[What to produce] Would you copy every line of the listing below that includes the word "IRDAI"?

-------

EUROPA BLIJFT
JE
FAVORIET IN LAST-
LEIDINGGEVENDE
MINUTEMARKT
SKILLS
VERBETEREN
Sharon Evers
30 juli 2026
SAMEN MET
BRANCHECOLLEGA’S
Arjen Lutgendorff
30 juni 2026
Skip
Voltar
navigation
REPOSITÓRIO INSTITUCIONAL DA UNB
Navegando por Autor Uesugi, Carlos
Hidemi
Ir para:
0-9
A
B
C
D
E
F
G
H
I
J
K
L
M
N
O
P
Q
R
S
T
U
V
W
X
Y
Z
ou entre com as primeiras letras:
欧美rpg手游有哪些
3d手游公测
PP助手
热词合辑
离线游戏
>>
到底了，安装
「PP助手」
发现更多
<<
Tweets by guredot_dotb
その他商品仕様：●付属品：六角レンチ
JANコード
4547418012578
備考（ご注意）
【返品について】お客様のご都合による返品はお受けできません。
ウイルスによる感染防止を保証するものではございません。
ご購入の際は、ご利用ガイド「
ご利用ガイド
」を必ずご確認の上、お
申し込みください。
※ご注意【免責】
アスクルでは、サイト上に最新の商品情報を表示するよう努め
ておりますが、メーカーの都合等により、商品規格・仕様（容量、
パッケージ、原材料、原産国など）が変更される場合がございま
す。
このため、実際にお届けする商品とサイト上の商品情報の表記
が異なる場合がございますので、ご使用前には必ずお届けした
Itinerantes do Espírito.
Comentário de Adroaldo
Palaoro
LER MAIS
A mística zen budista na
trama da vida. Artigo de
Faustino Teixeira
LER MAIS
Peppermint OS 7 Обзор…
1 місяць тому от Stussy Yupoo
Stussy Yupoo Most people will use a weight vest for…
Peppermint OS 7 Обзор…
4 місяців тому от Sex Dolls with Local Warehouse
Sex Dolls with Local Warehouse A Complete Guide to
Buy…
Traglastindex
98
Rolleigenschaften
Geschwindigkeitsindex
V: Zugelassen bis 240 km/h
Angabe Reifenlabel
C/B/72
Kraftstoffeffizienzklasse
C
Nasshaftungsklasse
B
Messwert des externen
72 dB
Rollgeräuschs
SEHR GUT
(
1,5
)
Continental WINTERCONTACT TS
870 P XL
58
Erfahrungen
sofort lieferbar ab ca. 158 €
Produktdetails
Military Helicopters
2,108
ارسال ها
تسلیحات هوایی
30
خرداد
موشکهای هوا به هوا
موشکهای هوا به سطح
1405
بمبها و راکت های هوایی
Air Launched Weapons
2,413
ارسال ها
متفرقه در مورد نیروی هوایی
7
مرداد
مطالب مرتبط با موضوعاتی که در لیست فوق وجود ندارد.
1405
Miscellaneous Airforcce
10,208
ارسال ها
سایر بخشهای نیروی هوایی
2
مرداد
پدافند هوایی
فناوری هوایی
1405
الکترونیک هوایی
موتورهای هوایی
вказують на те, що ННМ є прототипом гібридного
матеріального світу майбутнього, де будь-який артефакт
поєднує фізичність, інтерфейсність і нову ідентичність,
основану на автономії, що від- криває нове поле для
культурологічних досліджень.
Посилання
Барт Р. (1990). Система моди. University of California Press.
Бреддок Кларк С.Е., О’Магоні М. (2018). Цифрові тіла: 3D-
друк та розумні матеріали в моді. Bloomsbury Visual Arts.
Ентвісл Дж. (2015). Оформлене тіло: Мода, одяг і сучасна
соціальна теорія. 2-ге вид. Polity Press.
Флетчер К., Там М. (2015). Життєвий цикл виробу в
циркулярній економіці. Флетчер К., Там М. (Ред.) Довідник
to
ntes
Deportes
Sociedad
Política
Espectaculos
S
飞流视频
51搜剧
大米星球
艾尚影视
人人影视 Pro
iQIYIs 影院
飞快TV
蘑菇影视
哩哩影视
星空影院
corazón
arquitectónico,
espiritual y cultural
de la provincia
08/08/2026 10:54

-------

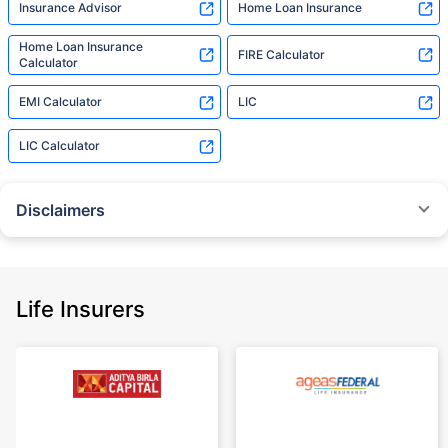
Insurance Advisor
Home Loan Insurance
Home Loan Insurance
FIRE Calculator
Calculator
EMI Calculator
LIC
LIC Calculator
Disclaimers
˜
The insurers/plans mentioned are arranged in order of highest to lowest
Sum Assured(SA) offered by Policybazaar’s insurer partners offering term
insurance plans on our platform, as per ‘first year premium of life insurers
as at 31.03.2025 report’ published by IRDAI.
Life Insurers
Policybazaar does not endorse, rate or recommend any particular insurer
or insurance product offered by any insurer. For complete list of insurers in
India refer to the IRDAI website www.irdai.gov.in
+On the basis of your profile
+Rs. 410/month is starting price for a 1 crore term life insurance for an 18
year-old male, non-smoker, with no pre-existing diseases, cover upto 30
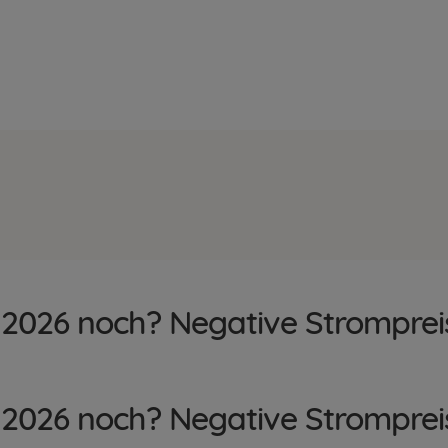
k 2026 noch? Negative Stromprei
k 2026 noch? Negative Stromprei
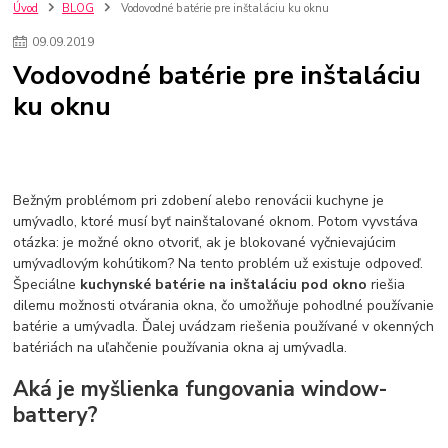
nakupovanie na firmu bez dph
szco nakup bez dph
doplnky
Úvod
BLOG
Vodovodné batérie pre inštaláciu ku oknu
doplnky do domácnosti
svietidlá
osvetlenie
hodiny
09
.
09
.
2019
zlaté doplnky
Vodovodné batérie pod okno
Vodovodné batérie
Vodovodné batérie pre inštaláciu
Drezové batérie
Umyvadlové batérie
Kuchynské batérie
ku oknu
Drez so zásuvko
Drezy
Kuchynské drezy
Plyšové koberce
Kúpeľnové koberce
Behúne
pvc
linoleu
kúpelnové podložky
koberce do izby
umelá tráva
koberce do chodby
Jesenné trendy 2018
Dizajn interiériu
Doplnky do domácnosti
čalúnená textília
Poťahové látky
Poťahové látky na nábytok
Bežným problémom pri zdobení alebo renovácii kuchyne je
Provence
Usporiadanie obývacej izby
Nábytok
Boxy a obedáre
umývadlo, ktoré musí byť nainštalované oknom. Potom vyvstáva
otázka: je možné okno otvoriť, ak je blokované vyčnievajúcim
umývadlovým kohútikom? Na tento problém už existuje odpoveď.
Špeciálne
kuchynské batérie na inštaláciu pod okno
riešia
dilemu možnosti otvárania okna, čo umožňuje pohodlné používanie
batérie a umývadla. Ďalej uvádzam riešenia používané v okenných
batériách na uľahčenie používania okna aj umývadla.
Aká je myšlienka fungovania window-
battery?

-------

[Answer to the problem]
as at 31.03.2025 report’ published by IRDAI.
India refer to the IRDAI website www.irdai.gov.in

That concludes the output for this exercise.